American actress and producer (1889–1955)

Cathrine Curtis (1889–1955) was an American actress, film producer, investor, and radio personality. She was one of the first female film producers and was also a political organizer noted for her far-right and antisemitic views.

== Early life ==
Curtis was born in Albany, New York, attended boarding school in a suburb of New York and graduated from St. Agnes High School in Albany. She attended New York University but left before graduating.

== Career ==
Curtis owned and operated a ranch in Phoenix, Arizona. She began investing in stocks at the age of 15. In Phoenix, one of her neighbors was the novelist Harold Bell Wright, who invited her to Hollywood to play a role in his film, The Shepherd of the Hills.

=== Hollywood career ===
While working on the film, she decided that she wanted to become a producer that she would stay in Los Angeles. Her first credit as a producer was on King Vidor's 1921 silent film The Sky Pilot. She planned an adaptation of Arthur Conan Doyle's The Lost World (ultimately released in 1925), but legal wrangling ensued over rights. She was noted as one of the only film producers of her day and was notable for being the first woman in that position. Curtis ran her own production company, The Cathrine Curtis Pictures Corporation. Created in 1919, the company had offices in New York City and Los Angeles. She seems to have lost interest after she married her husband, Joseph O'Neill, but continued making advertorial films through the end of the decade.

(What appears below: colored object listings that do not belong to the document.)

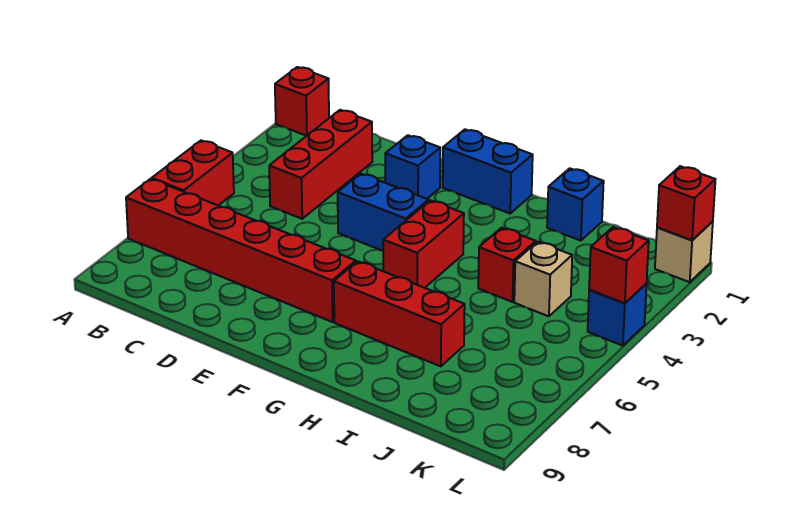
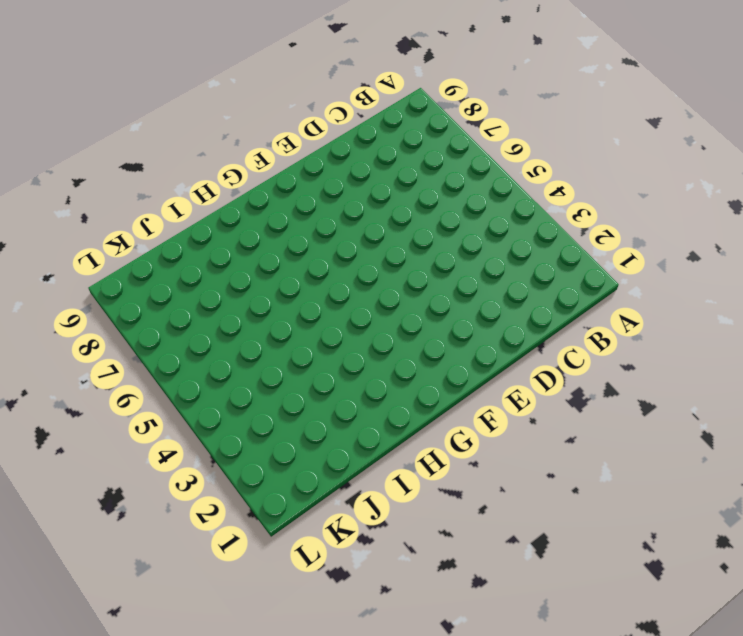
none -> red brick A1 level 1
none -> red brick A5:A6 level 1
none -> red brick A7:F7 level 1

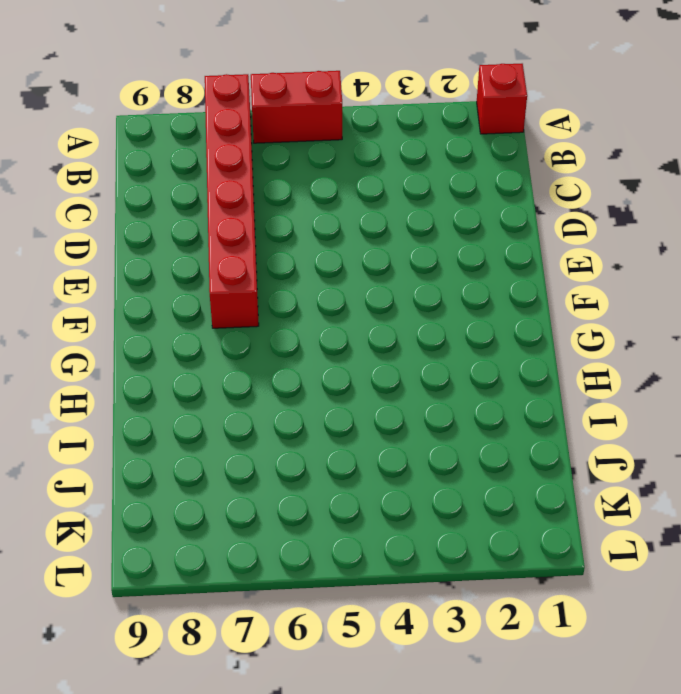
none -> red brick C2:C4 level 1
none -> blue brick E2 level 1
none -> blue brick E4:F4 level 1

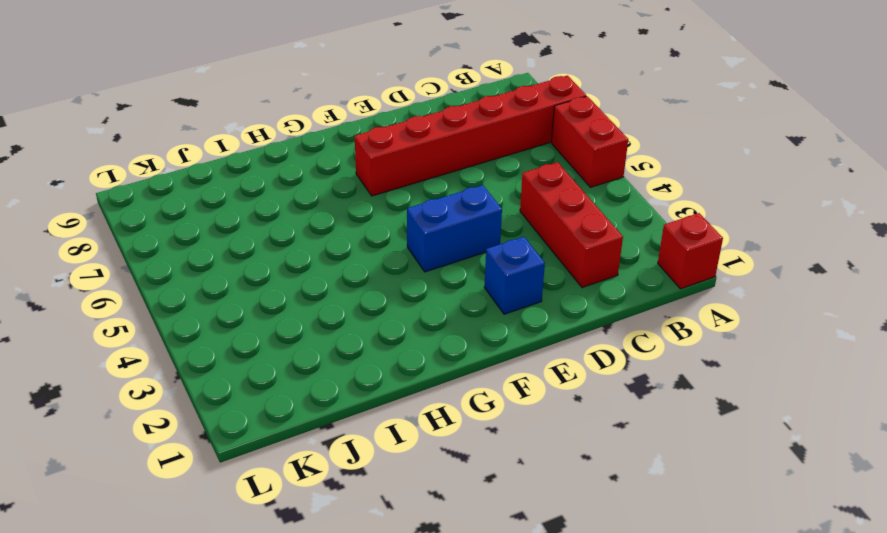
none -> blue brick F1:G1 level 1
none -> red brick G4:G5 level 1
none -> red brick G7:I7 level 1

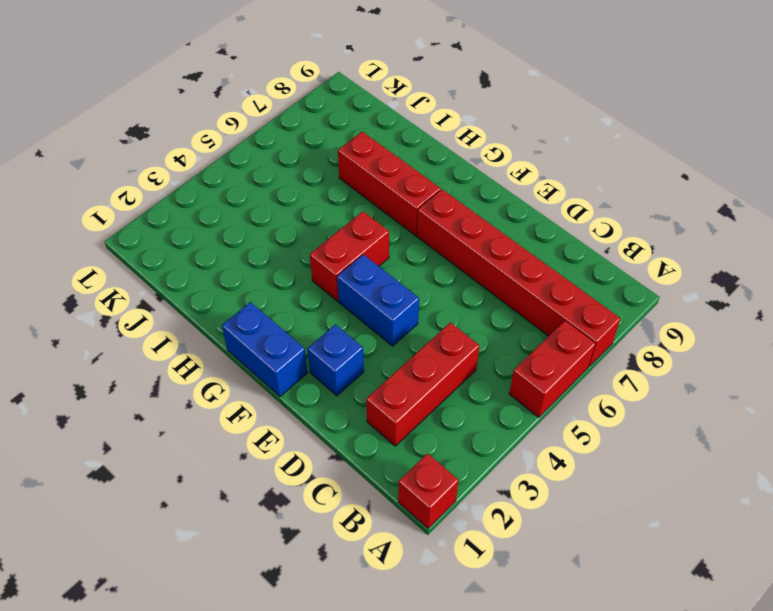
none -> blue brick I1 level 1
none -> red brick I4 level 1
none -> tan brick J4 level 1

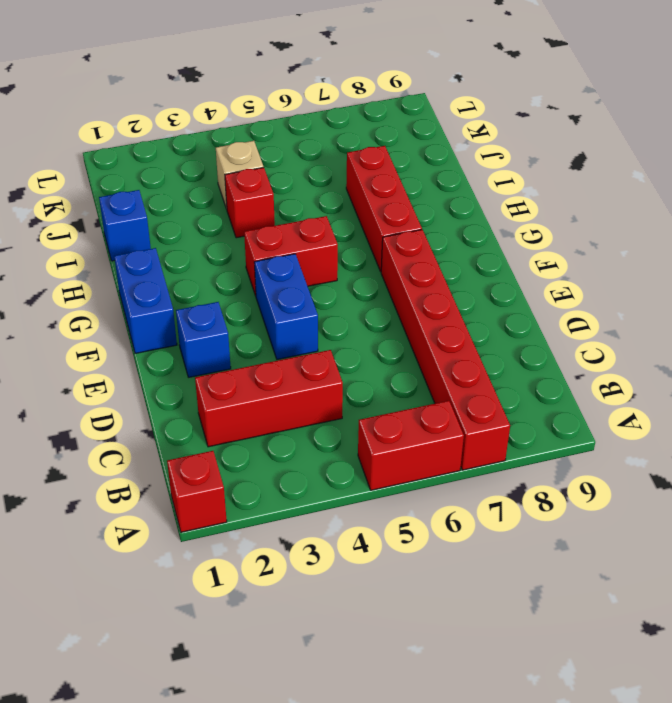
none -> tan brick L1 level 1
none -> blue brick L4 level 1
none -> red brick L1 level 2

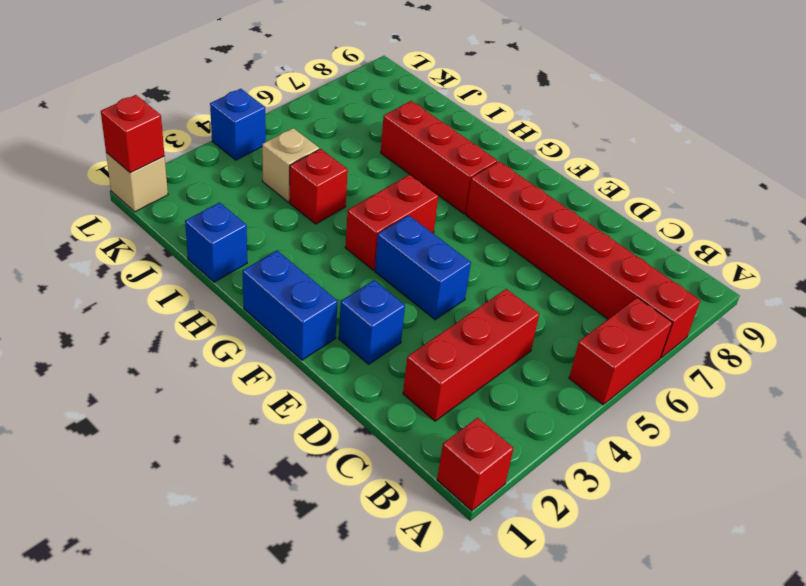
none -> red brick L4 level 2

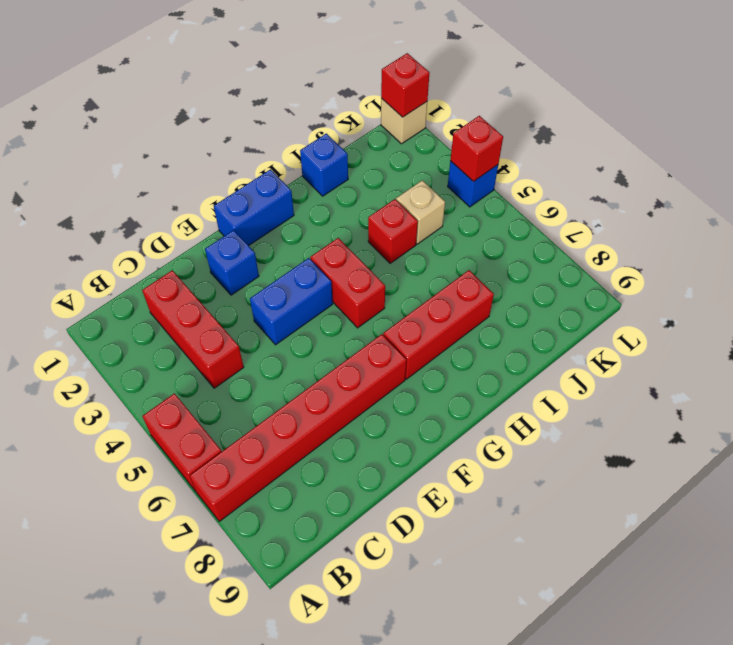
none -> red brick A1 level 1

=== Political leanings ===
After moving back to New York City after the stock market crash, she continued investing and became a radio personality, producing a twice-weekly show, Women and Money, for WMCA, in which she began espousing a brand of feminism centered on women's financial independence. Her criticism of the New Deal eventually led to cancelation of the program.

Curtis was also a far-right activist and organizer known for her anticommunist, antisemitism, and isolationist views. She created a number of committees and organizations in her day, including the National Legion of Mothers of America and the Women's National Committee to Keep the U.S. Out of War. Her criticism of the New Deal and her lobbying on behalf of women investors led her to create the Women Investors Research Institute, a non-profit organization that grew to 300,000 members in 1939.

== Personal life ==
Curtis was married several times; her husbands included lawyer Joseph O'Neil (divorced 1929) and Perit Coit Myers Jr. Myers and Curtis had a daughter, Gretchen, together.